Comprar um bilhete de avião não é sinónimo de ter lugar garantido no voo. Esta é uma realidade que surpreende muitos passageiros, que, apesar de terem reservado e pago, podem ser impedidos de embarcar devido ao fenómeno do overbooking.
O que é o overbooking e as razões por trás desta prática
Segundo a BBC, o overbooking acontece quando as companhias aéreas vendem mais bilhetes do que os lugares disponíveis no avião.
Esta prática visa compensar as falhas causadas por passageiros que não comparecem ao voo, evitando lugares vazios que resultariam em perdas económicas para as empresas.
De acordo com a mesma fonte, embora o overbooking seja justificado, pode originar problemas quando todos os passageiros aparecem, e a capacidade do avião não é suficiente para acomodar todos. Isto pode acontecer por falhas na previsão ou por troca de aeronave por um modelo com menos lugares.
Direitos do passageiro quando existe overbooking
O European Consumer Centre explica que as companhias aéreas devem informar os passageiros da situação e pedir voluntários para cederem o seu lugar em troca de compensações. Esta é a primeira abordagem para minimizar o impacto do overbooking.
Segundo o mesmo centro, se não existirem voluntários suficientes, a companhia pode negar o embarque a alguns passageiros contra a sua vontade.
Nestes casos, o regulamento europeu EU261/2004 garante aos afetados direitos como compensações financeiras, assistência durante a espera e transporte para o voo seguinte disponível.
Exemplos e conselhos para evitar surpresas
A BBC relata casos de passageiros que perderam o lugar em voos por motivos que incluem alterações inesperadas de aeronave.
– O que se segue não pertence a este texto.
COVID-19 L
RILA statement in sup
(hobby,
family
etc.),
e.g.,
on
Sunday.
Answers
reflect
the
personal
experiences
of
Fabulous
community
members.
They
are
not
Isto demonstra que mesmo com bilhete e cartão de embarque, o lugar pode não estar garantido.
O European Consumer Centre Portugal recomenda reservar lugares com antecedência, já que passageiros sem lugar marcado são os primeiros a perder o direito de embarque em situações de overbooking.
Além disso, é aconselhável chegar cedo ao aeroporto para facilitar processos de reacomodação se necessário.
Procedimentos e direitos em caso de recusa de embarque
De acordo com o ECC Portugal, em caso de recusa de embarque, o passageiro deve receber um comprovativo por escrito da companhia aérea que explique a situação. Este documento é importante para futuras reclamações.
Ainda segundo a mesma fonte, a companhia aérea tem obrigação de prestar assistência, incluindo refeições, alojamento e transporte, quando aplicável. Os passageiros também têm direito a uma compensação financeira que varia consoante a distância do voo e o atraso provocado.
A BBC acrescenta que, caso o passageiro opte por não aceitar o voo alternativo, pode pedir o reembolso total do bilhete, incluindo as partes da viagem que não foram utilizadas.
Finalmente, se os direitos não forem respeitados, o passageiro pode apresentar queixa junto da Autoridade Nacional da Aviação Civil (ANAC), responsável pela fiscalização e proteção dos consumidores em Portugal.